Paths of Glory

National Maritime Museum, GreenwichIf you were an ambitious young blade on the make in the 18th century, you could do worse than serve on a Royal Navy frigate. These nimble warships had the task of ‘cruising’ for enemy vessels and were spared the boredom of blockade duty that the crews of bigger battle line ships endured. The main attraction of serving on a frigate was the Navy’s prize system, recognised by the state as a considerable motivating factor. One captain, Henry Digby, in a remarkable two-year spell between 1797 and 1799, captured more than 50 vessels, including a pair of Spanish treasure ships. His share of the bounty, which even the lowliest rating got a fraction of, came to around £40,000, a dazzling sum for the time, easily enough to purchase a grand country house.

Though the Royal Navy offered the quickest (if not the safest) route to wealth for a young buck with limited means and few family connections, military command in general, whether at sea or on land, became the preferred profession for those with raised sights, reaching its zenith in the example of Napoleon Bonaparte. The armed forces of the increasingly powerful state had replaced the Church as the best route to worldly power for the ambitious but low-born. The spiritual path that had enriched such powerful Tudor figures as Thomas Wolsey and his protegé Thomas Cromwell was now scattered with cannon and shot.

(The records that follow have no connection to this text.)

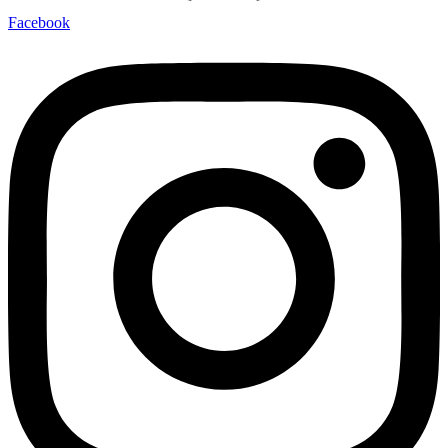
Facebook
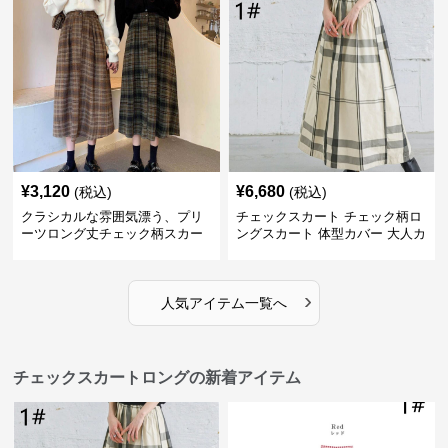
¥
3,120
¥
6,680
(税込)
(税込)
クラシカルな雰囲気漂う、プリ
チェックスカート チェック柄ロ
ーツロング丈チェック柄スカー
ングスカート 体型カバー 大人カ
ト
ジュアル 全色展開
›
人気アイテム一覧へ
チェックスカートロングの新着アイテム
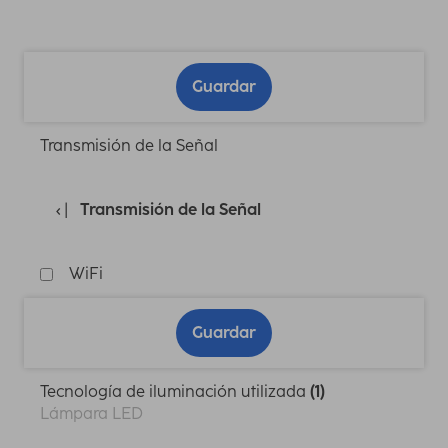
Guardar
Transmisión de la Señal
Transmisión de la Señal
WiFi
Guardar
Tecnología de iluminación utilizada
(1)
Lámpara LED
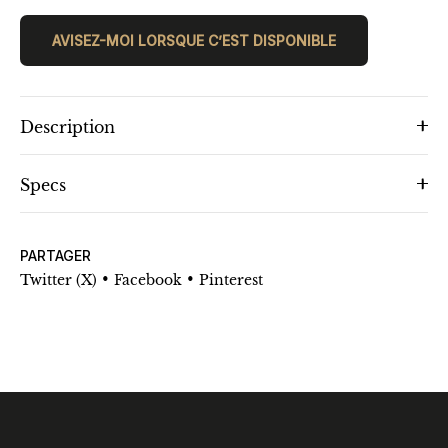
AVISEZ-MOI LORSQUE C’EST DISPONIBLE
Description
Specs
PARTAGER
•
•
Twitter (X)
Facebook
Pinterest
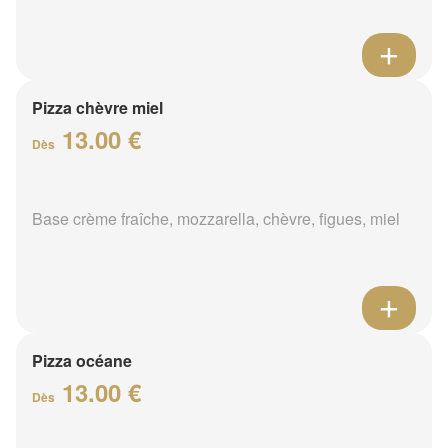
Pizza chèvre miel
13.00 €
Dès
Base crème fraîche, mozzarella, chèvre, figues, miel
Pizza océane
13.00 €
Dès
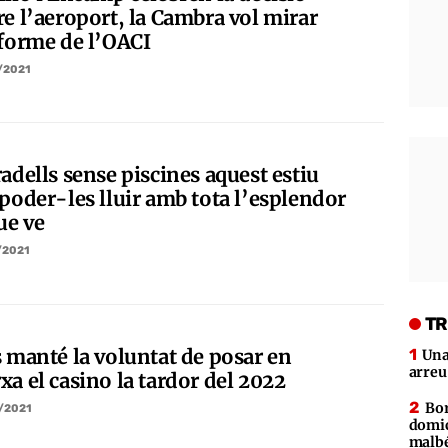
re l’aeroport, la Cambra vol mirar
nforme de l’OACI
/2021
adells sense piscines aquest estiu
 poder-les lluir amb tota l’esplendor
ue ve
/2021
TR
s manté la voluntat de posar en
Una
arreu
xa el casino la tardor del 2022
Bor
/2021
domic
malb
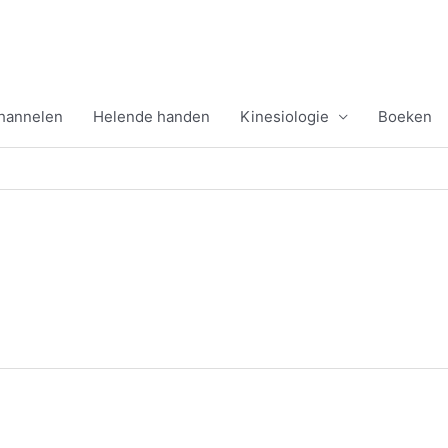
channelen
Helende handen
Kinesiologie
Boeken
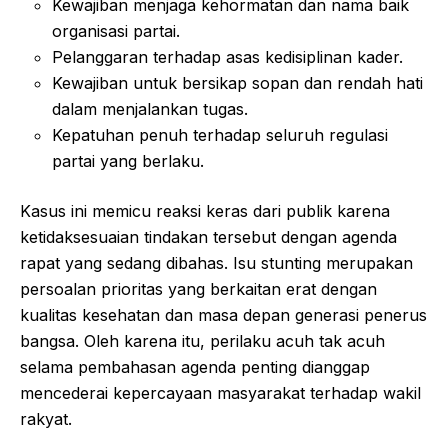
Kewajiban menjaga kehormatan dan nama baik
organisasi partai.
Pelanggaran terhadap asas kedisiplinan kader.
Kewajiban untuk bersikap sopan dan rendah hati
dalam menjalankan tugas.
Kepatuhan penuh terhadap seluruh regulasi
partai yang berlaku.
Kasus ini memicu reaksi keras dari publik karena
ketidaksesuaian tindakan tersebut dengan agenda
rapat yang sedang dibahas. Isu stunting merupakan
persoalan prioritas yang berkaitan erat dengan
kualitas kesehatan dan masa depan generasi penerus
bangsa. Oleh karena itu, perilaku acuh tak acuh
selama pembahasan agenda penting dianggap
mencederai kepercayaan masyarakat terhadap wakil
rakyat.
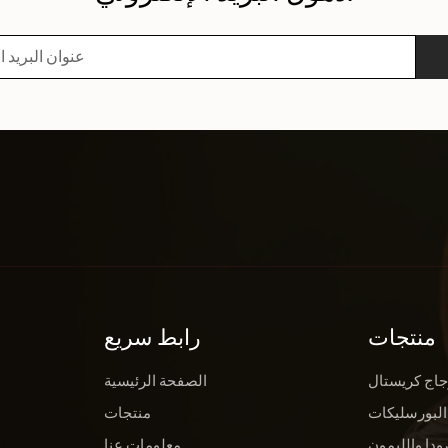
منتجات
رابط سريع
جاج كريستال
الصفحة الرئيسية
البورسليكات
منتجات
ودا والليمون
معلومات عنا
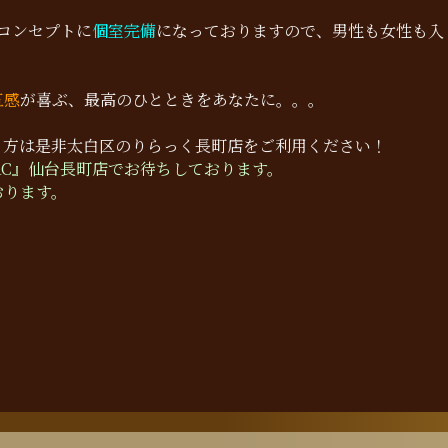
コンセプトに
個室完備
になっておりますので、男性も女性も入
五感
が喜ぶ、最高のひとときをあなたに。。。
う方は是非太白区のりらっく長町店をご利用ください！
AC』仙台長町店でお待ちしております。
おります。
！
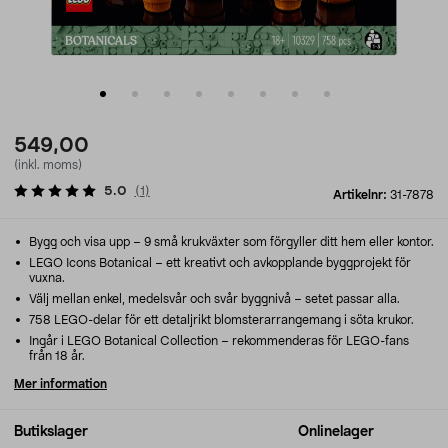
549,00
(inkl. moms)
5.0
(
1
)
Artikelnr:
31-7878
Bygg och visa upp – 9 små krukväxter som förgyller ditt hem eller kontor.
LEGO Icons Botanical – ett kreativt och avkopplande byggprojekt för
vuxna.
Välj mellan enkel, medelsvår och svår byggnivå – setet passar alla.
758 LEGO-delar för ett detaljrikt blomsterarrangemang i söta krukor.
Ingår i LEGO Botanical Collection – rekommenderas för LEGO-fans
från 18 år.
Mer information
Butikslager
Onlinelager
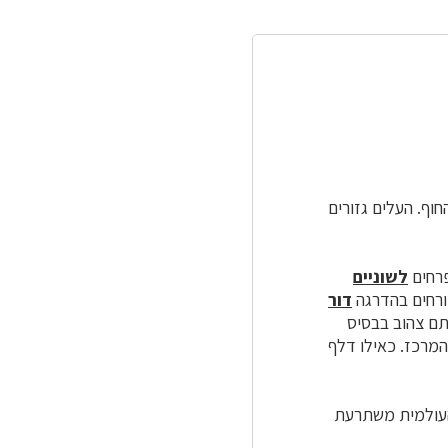
רצועת החוף. העלים גזורים
פרחים
לשוניים
ורחים בהדרגה
דור
ון הוא בכתם צהוב בבסיס
מרכז. כאילו דלף
העולמית משתרעת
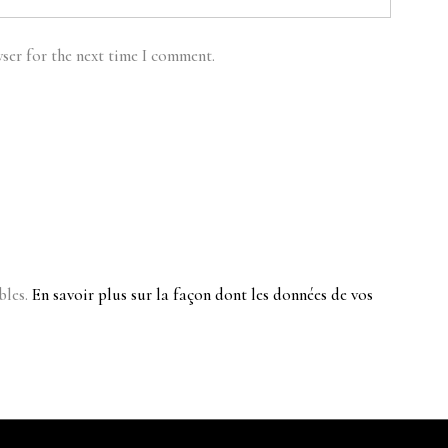
ser for the next time I comment.
bles.
En savoir plus sur la façon dont les données de vos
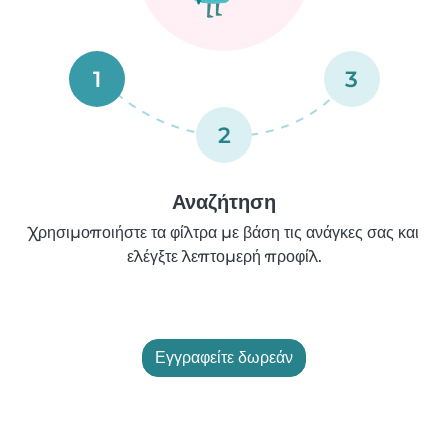
1
3
2
Αναζήτηση
Χρησιμοποιήστε τα φίλτρα με βάση τις ανάγκες σας και
ελέγξτε λεπτομερή προφίλ.
Εγγραφείτε δωρεάν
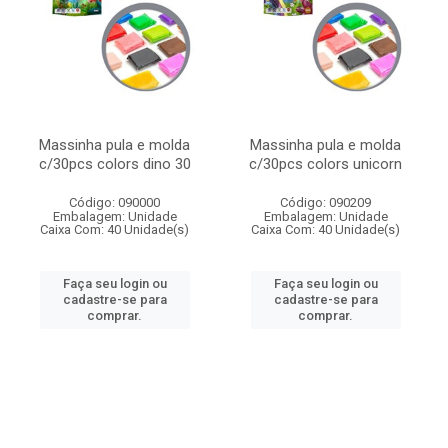
Massinha pula e molda
Massinha pula e molda
c/30pcs colors dino 30
c/30pcs colors unicorn
Código: 090000
Código: 090209
Embalagem: Unidade
Embalagem: Unidade
Caixa Com: 40 Unidade(s)
Caixa Com: 40 Unidade(s)
Faça seu login ou
Faça seu login ou
cadastre-se para
cadastre-se para
comprar.
comprar.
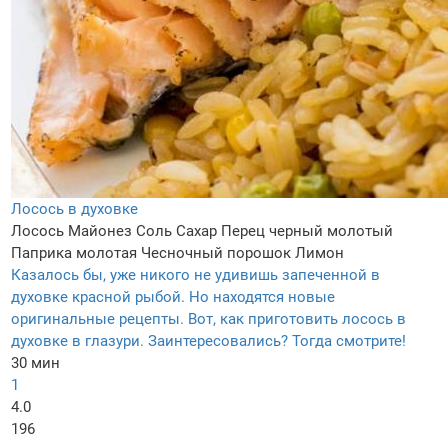
Лосось в духовке
Лосось
Майонез
Соль
Сахар
Перец черный молотый
Паприка молотая
Чесночный порошок
Лимон
Казалось бы, уже никого не удивишь запеченной в
духовке красной рыбой. Но находятся новые
оригинальные рецепты. Вот, как приготовить лосось в
духовке в глазури. Заинтересовались? Тогда смотрите!
30 мин
1
4.0
196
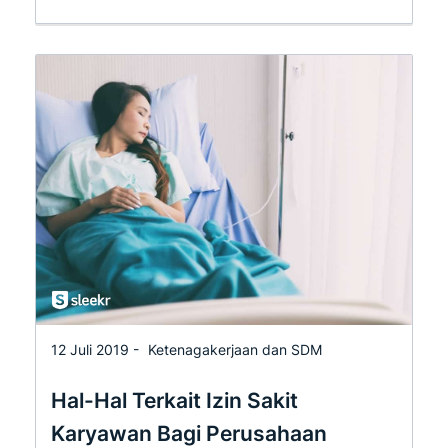
12 Juli 2019 -
Ketenagakerjaan dan SDM
Hal-Hal Terkait Izin Sakit
Karyawan Bagi Perusahaan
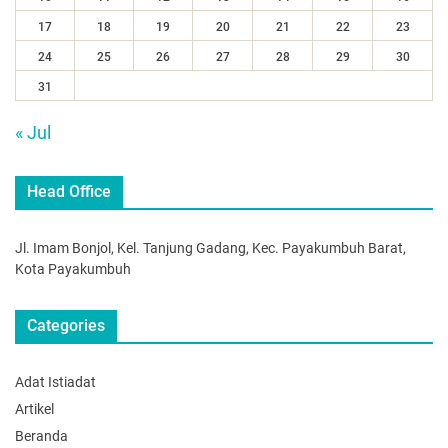
17
18
19
20
21
22
23
24
25
26
27
28
29
30
31
« Jul
Head Office
Jl. Imam Bonjol, Kel. Tanjung Gadang, Kec. Payakumbuh Barat,
Kota Payakumbuh
Categories
Adat Istiadat
Artikel
Beranda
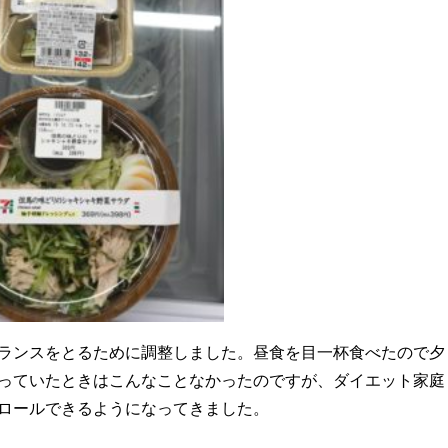
ランスをとるために調整しました。昼食を目一杯食べたので夕
っていたときはこんなことなかったのですが、ダイエット家庭
ロールできるようになってきました。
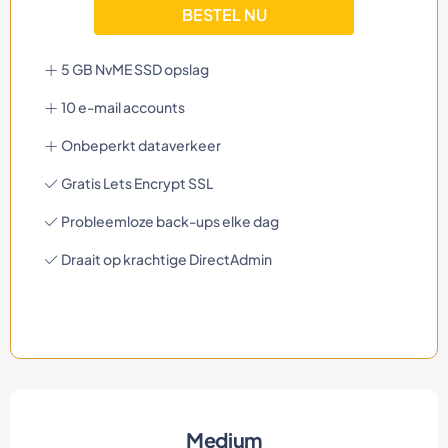
BESTEL NU
5 GB NvME SSD opslag
10 e-mail accounts
Onbeperkt dataverkeer
Gratis Lets Encrypt SSL
Probleemloze back-ups elke dag
Draait op krachtige DirectAdmin
Medium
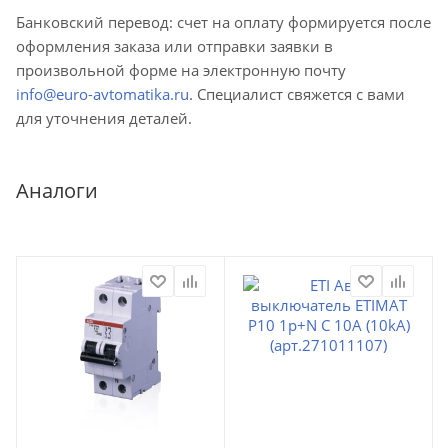
Банковский перевод: счет на оплату формируется после
оформления заказа или отправки заявки в
произвольной форме на электронную почту
info@euro-avtomatika.ru
. Специалист свяжется с вами
для уточнения деталей.
Аналоги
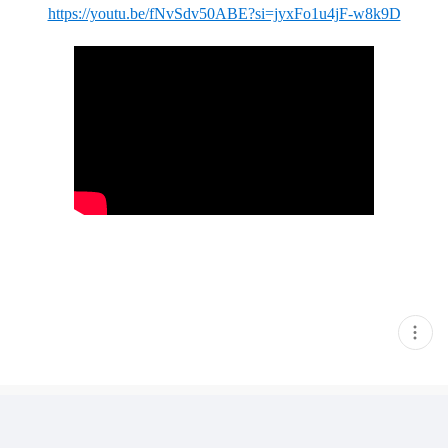
https://youtu.be/fNvSdv50ABE?si=jyxFo1u4jF-w8k9D
현
재
게
시
글
추
가
기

Nowadays, in a more peaceful world (yes, really), at least in the developed part of it, the means to riches and power for those born without both is banking: since Mayer Rothschild emerged from the Frankfurt Ghetto we have seen the best part of two centuries in which Morgans, Fricks and Warburgs amassed great wealth atop a financial system which has modestly enriched many more. But, as Matt Clifford, the founder of Entrepreneur First, asserts, it will be technology start-ups that attract the ambitious of the future, enriching our world both literally and metaphorically as such activities enter the mainstream. He may well be right, but historians should sound a cautious, even dystopian note. Technological disruption is now a major player in the world of geopolitics, with new technology the enabler of post-truth, alternate facts and cyberwar. It is not beyond the realm of possibility that military command might once again become the primary path of choice for those seeking to make their mark on the world.